De acordo com Bruno Kilpp, coordenador de Assistência Laboratorial da Secretaria Municipal da Saúde (SMS), todos os laboratórios devem fazer a “notificação compulsória para a vigilância sanitária” de casos positivos de covid-19 e outras doenças. Entre a coleta do exame e o resultado, o tempo médio em Porto Alegre tem sido de quatro dias.

Kilpp explica ser “complicado” realizar o teste de RT-PCR em todos os postos da Capital e que a Prefeitura tem trabalhado para ampliar a estrutura de testagem. É nesse sentido, diz ele, que os nove locais da rede municipal de saúde hoje disponíveis tentam abranger todas as regiões da cidade, evitando que o paciente precise de longos deslocamentos.

“Não é uma coleta simples. Há uma questão ambiental, de estrutura física para a coleta, além da higienização”, afirma.

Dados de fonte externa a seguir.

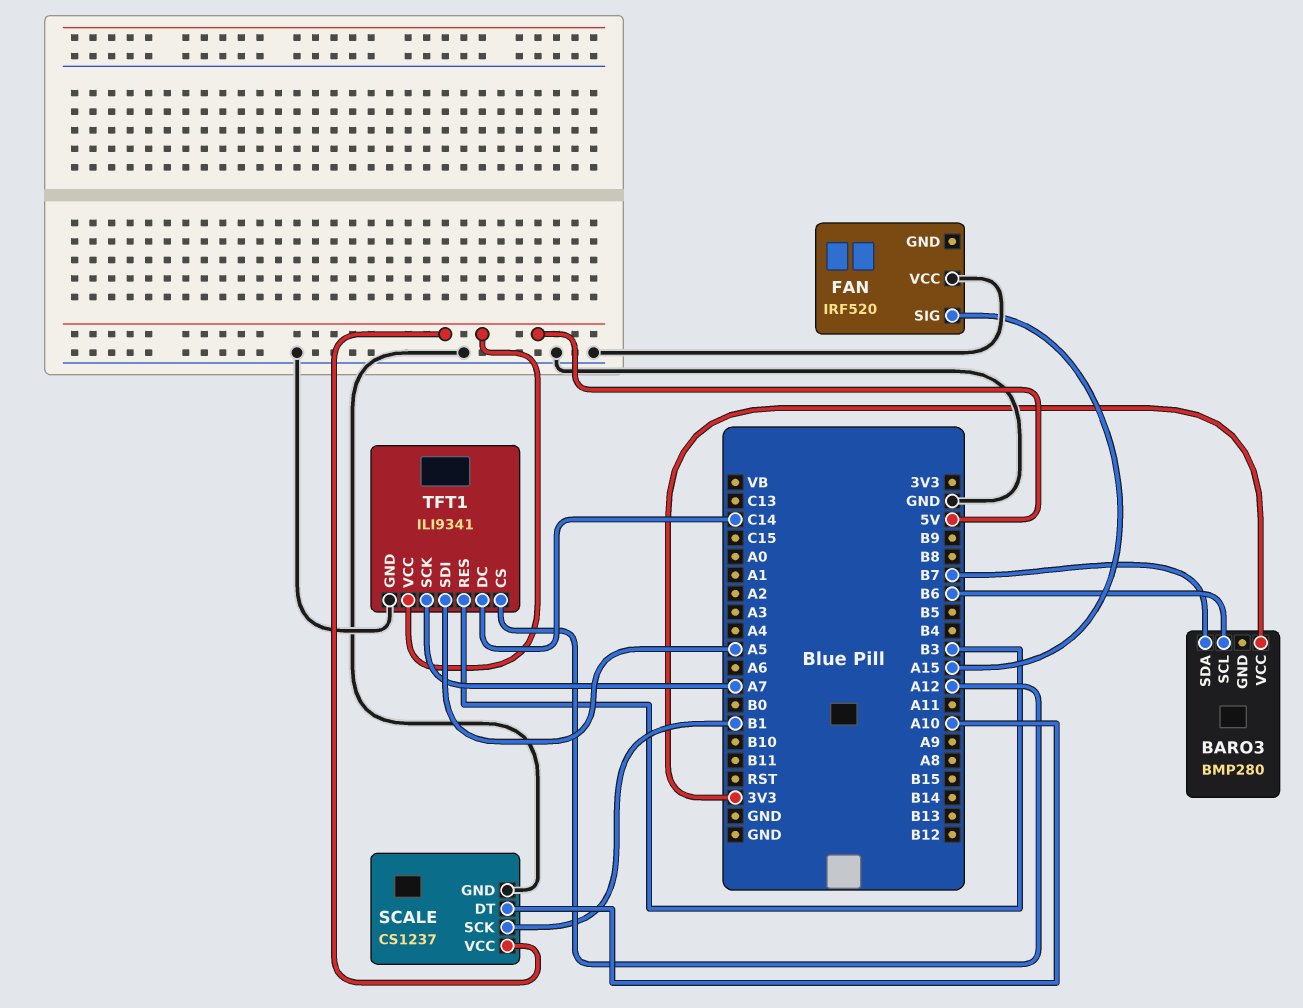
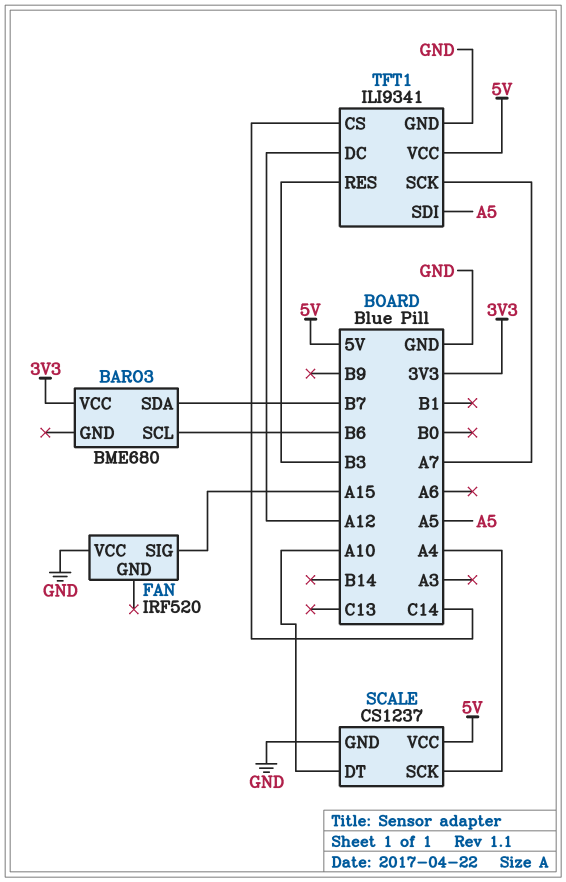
BARO3: BMP280 -> BME680
SCALE pin SCK: B1 -> A4
TFT1 pin CS: A12 -> C14
TFT1 pin DC: C14 -> A12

Kilpp diz que os testes em Porto Alegre são realizados de acordo com a demanda, e por isso o número de 580 testes por dia não tem sido alcançado. O coordenador de Assistência Laboratorial da Secretaria de Saúde enfatiza que não há falta de testes, e admite a importância de ampliar a testagem. “Nesse caso, quanto mais, melhor.”     

MPE cobra transparência da Prefeitura

A ausência de resposta por parte da Prefeitura levou os integrantes do Conselho Municipal de Saúde a acionarem a Promotoria de Justiça de Defesa dos Direitos Humanos de Porto Alegre, do Ministério Público Estadual (MPE). No dia 12 de junho, o MPE entrou com uma ação civil pública contra a Prefeitura, cobrando a precisão e a confiabilidade nos dados do município sobre testes para pacientes covid-19.

“Para que o Modelo de Distanciamento Controlado seja eficaz, indispensável é que as informações utilizadas para a flexibilização ou endurecimento do sistema sejam precisas e confiáveis, sob pena de colocar em risco milhares de vidas”, justifica a Promotoria. A ação do MPE questiona o uso da Prefeitura de um sistema próprio de monitoramento dos casos de covid-19 (o Gercon), em detrimento dos sistemas usados pelo Governo do Estado e pelo Ministério da Saúde, o e-SUS. Segundo o MPE, o uso de um sistema próprio tem causado confusão na notificação dos testes positivos.

“Em que pese os comandos normativos apontados, a Recomendação Ministerial, as advertências emanadas e reiteradas pelo Estado do Rio Grande do Sul e a inquestionável obrigação do Município demandado de fornecer os dados indispensáveis ao combate à pandemia, tal dever não vem sendo cumprido, como determinado na já citada Lei 13.979/20, que implantou o compartilhamento obrigatório dos dados entre órgãos e entidades da administração pública”, enfatiza o Ministério Público Estadual.

Em outro trecho, a ação do MPE afirma: “não há a menor dúvida de que o Município de Porto Alegre, insistindo em aplicar sistema próprio, está a descumprir o dever de informar correta e plenamente os dados alusivos à pandemia pela via disponibilizada — e que reúne as informações de todos os Municípios do Estado do Rio Grande do Sul —, tal situação, além de flagrantemente ilegal, está a ocasionar grave e potencial risco ao enfrentamento da doença”.